Saturday, September 26, 2015

MOONSHINE CAKE

i love whiskey i love shine but i damn sure love my grand ma’s old fashioned home made southern moonshine cakes

MOONSHINE CAKE recipe 1
Day 1 (The day you get your starter):*
Pour starter into a gallon glass container.
Add to starter:
1 (16-oz) can of sliced peaches and the juice from the peaches
1 1/2 cups sugar
(Keep covered lightly and at room temperature.) Stir daily for 9 days.
Day 10:
Add:
2 cups sugar
1 (16-oz) can chunk pineapple and juice
Stir daily for 9 days.
Day 20:
Add:
2 cups sugar
1 (16-oz) can fruit cocktail and its juice
1 (10 oz) jar maraschino cherries and its juice
Stir daily for 9 days.
Day 30:
Strain fruit; divide into 3 equal parts (each part will make 3 cakes).
Divide starter liquid into 5 parts, give to 4 friends, keeping one part for yourself to start a new batch.
FOR EACH CAKE:
2/3 cup oil
4 eggs
1 box (2-layer size) yellow cake mix
1 box vanilla instant pudding
1/3 of the strained fruit mixture
1 cup chopped nuts
Preheat oven to 350 degrees F. Grease and flour a (10-inch) Bundt pan, or 2 (9x5x2-inch) loaf pans.
In large bowl, mix together the oil and the eggs with electric mixer, on high speed. Add the (dry) cake mix and the (dry) pudding mix. Beat well. Fold in 1/3 of the strained fruit, and the nuts. Pour into the prepared pan.
Bake for 1 hour, or until toothpick inserted in center comes out clean. Cakes may be frozen for up to 1 year.
*If you don't have a friend to give you the starter, you can use this recipe, beginning with the ingredients used on the first day, and add 1 (6 oz) can apricot nectar, and 1/4 cup of any good liquor.
southern MOONSHINE CAKE recipe 2
This cake starter and cake recipe takes 44 days from start to finish.
MOONSHINE CAKE STARTER:
3/4 cup drained canned peaches
3/4 cup drained canned pineapple chunks
6 marachino cherries, cut up
1 pkg. dry yeast
Put all ingredients in a glass jar and leave at room temperature for 2 weeks. Store mixture in a covered plastic container (NOT METAL) at room temperature. Fruit may bubble and lid may pop off. Do NOT refrigerate the mixture. Use only a wooden spoon when mixing.
AFTER 2 WEEKS ADD:
2 1/2 cups sugar
1 (16 oz.) can sliced peaches with juice
STIR THE MIXTURE EVERY DAY
10 DAYS LATER ADD:
2 1/2 cups sugar
1 (20 oz.) can chunk pineapple with juice
STIR THE MIXTURE EVERY DAY
10 DAYS LATER ADD:
2 1/2 cups sugar
1 (16-oz) can fruit cocktail with juice
1 (10 oz.) jar maraschino cherries with juice
STIR THE MIXTURE EVERY DAY
10 DAYS LATER:
Drain the liquid from the fruit. (DO NOT discard). Let the fruit stand overnight and drain again in the morning.

▶ **LISTED ENTRIES**:
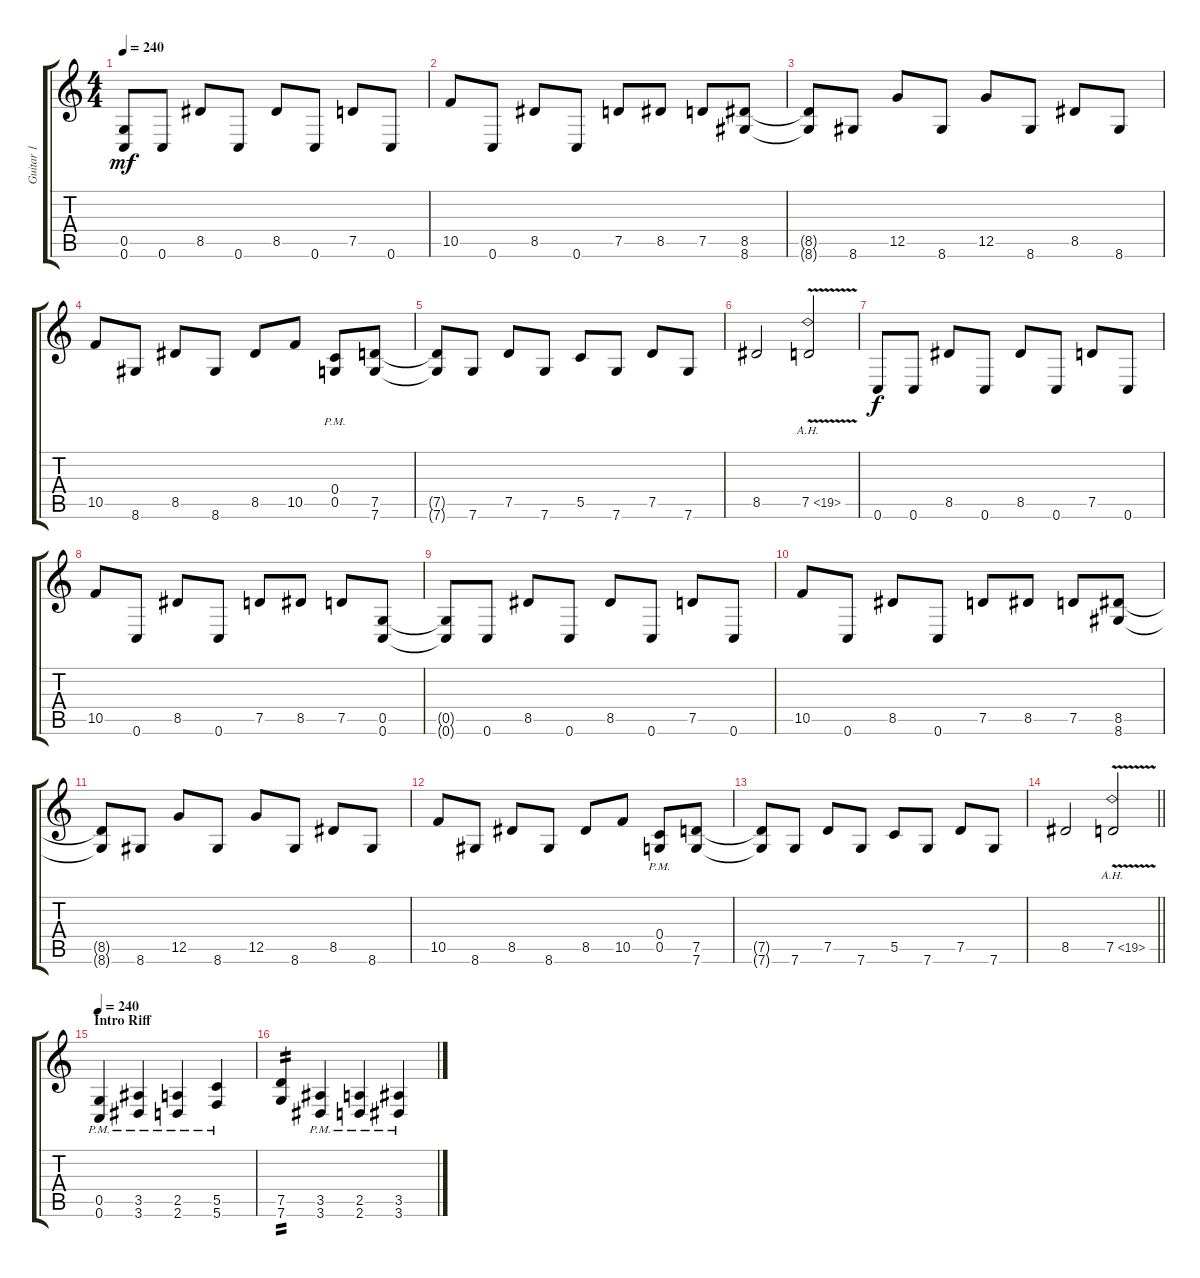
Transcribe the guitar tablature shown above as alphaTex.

\track ("Guitar 1" "Guitar 1") {instrument distortionguitar}
\staff {score tabs}
\tuning (D4 A3 F3 C3 G2 C2) {hide}
\ts (4 4)
\tempo 240
\clef g2
\ks c
(0.5{t} 0.6{t}).8{dy mf} 0.6.8 8.5.8 0.6.8 8.5.8 0.6.8 7.5.8 0.6.8 |
10.5.8 0.6.8 8.5.8 0.6.8 7.5.8 8.5.8 7.5.8 (8.5 8.6).8 |
(8.5{t} 8.6{t}).8 8.6.8 12.5.8 8.6.8 12.5.8 8.6.8 8.5.8 8.6.8 |
10.5.8 8.6.8 8.5.8 8.6.8 8.5.8 10.5.8 (0.4{pm} 0.5{pm}).8 (7.5 7.6).8 |
(7.5{t} 7.6{t}).8 7.6.8 7.5.8 7.6.8 5.5.8 7.6.8 7.5.8 7.6.8 |
8.5.2 7.5{ah 12 v}.2 |
0.6.8{dy f} 0.6.8 8.5.8 0.6.8 8.5.8 0.6.8 7.5.8 0.6.8 |
10.5.8 0.6.8 8.5.8 0.6.8 7.5.8 8.5.8 7.5.8 (0.5 0.6).8 |
(0.5{t} 0.6{t}).8 0.6.8 8.5.8 0.6.8 8.5.8 0.6.8 7.5.8 0.6.8 |
10.5.8 0.6.8 8.5.8 0.6.8 7.5.8 8.5.8 7.5.8 (8.5 8.6).8 |
(8.5{t} 8.6{t}).8 8.6.8 12.5.8 8.6.8 12.5.8 8.6.8 8.5.8 8.6.8 |
10.5.8 8.6.8 8.5.8 8.6.8 8.5.8 10.5.8 (0.4{pm} 0.5{pm}).8 (7.5 7.6).8 |
(7.5{t} 7.6{t}).8 7.6.8 7.5.8 7.6.8 5.5.8 7.6.8 7.5.8 7.6.8 |
\barLineRight lightlight
8.5.2 7.5{ah 12 v}.2 |
\section ("" "Intro Riff")
\tempo 240
(0.5{pm} 0.6{pm}).4 (3.5{pm} 3.6{pm}).4 (2.5{pm} 2.6{pm}).4 (5.5{pm} 5.6{pm}).4 |
(7.5 7.6).4{tp 2} (3.5{pm} 3.6{pm}).4 (2.5{pm} 2.6{pm}).4 (3.5{pm} 3.6{pm}).4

▶ **GIVEN REQUEST A**: Print everything in the moonshine cake recipe from "Bake for 1 hour, or" down to "any good liquor." without changing a word.
▶ **GIVEN REQUEST B**: Output the rows of guitar notation word for word, from beginning to end, leaving out the pictures.
The rows are unrelated to the moonshine cake recipe.

▶ **FULL OUTPUT A**:
Bake for 1 hour, or until toothpick inserted in center comes out clean. Cakes may be frozen for up to 1 year.
*If you don't have a friend to give you the starter, you can use this recipe, beginning with the ingredients used on the first day, and add 1 (6 oz) can apricot nectar, and 1/4 cup of any good liquor.

▶ **FULL OUTPUT B**:
Transcribe the guitar tablature shown above as alphaTex.

\track ("Guitar 1" "Guitar 1") {instrument distortionguitar}
\staff {score tabs}
\tuning (D4 A3 F3 C3 G2 C2) {hide}
\ts (4 4)
\tempo 240
\clef g2
\ks c
(0.5{t} 0.6{t}).8{dy mf} 0.6.8 8.5.8 0.6.8 8.5.8 0.6.8 7.5.8 0.6.8 |
10.5.8 0.6.8 8.5.8 0.6.8 7.5.8 8.5.8 7.5.8 (8.5 8.6).8 |
(8.5{t} 8.6{t}).8 8.6.8 12.5.8 8.6.8 12.5.8 8.6.8 8.5.8 8.6.8 |
10.5.8 8.6.8 8.5.8 8.6.8 8.5.8 10.5.8 (0.4{pm} 0.5{pm}).8 (7.5 7.6).8 |
(7.5{t} 7.6{t}).8 7.6.8 7.5.8 7.6.8 5.5.8 7.6.8 7.5.8 7.6.8 |
8.5.2 7.5{ah 12 v}.2 |
0.6.8{dy f} 0.6.8 8.5.8 0.6.8 8.5.8 0.6.8 7.5.8 0.6.8 |
10.5.8 0.6.8 8.5.8 0.6.8 7.5.8 8.5.8 7.5.8 (0.5 0.6).8 |
(0.5{t} 0.6{t}).8 0.6.8 8.5.8 0.6.8 8.5.8 0.6.8 7.5.8 0.6.8 |
10.5.8 0.6.8 8.5.8 0.6.8 7.5.8 8.5.8 7.5.8 (8.5 8.6).8 |
(8.5{t} 8.6{t}).8 8.6.8 12.5.8 8.6.8 12.5.8 8.6.8 8.5.8 8.6.8 |
10.5.8 8.6.8 8.5.8 8.6.8 8.5.8 10.5.8 (0.4{pm} 0.5{pm}).8 (7.5 7.6).8 |
(7.5{t} 7.6{t}).8 7.6.8 7.5.8 7.6.8 5.5.8 7.6.8 7.5.8 7.6.8 |
\barLineRight lightlight
8.5.2 7.5{ah 12 v}.2 |
\section ("" "Intro Riff")
\tempo 240
(0.5{pm} 0.6{pm}).4 (3.5{pm} 3.6{pm}).4 (2.5{pm} 2.6{pm}).4 (5.5{pm} 5.6{pm}).4 |
(7.5 7.6).4{tp 2} (3.5{pm} 3.6{pm}).4 (2.5{pm} 2.6{pm}).4 (3.5{pm} 3.6{pm}).4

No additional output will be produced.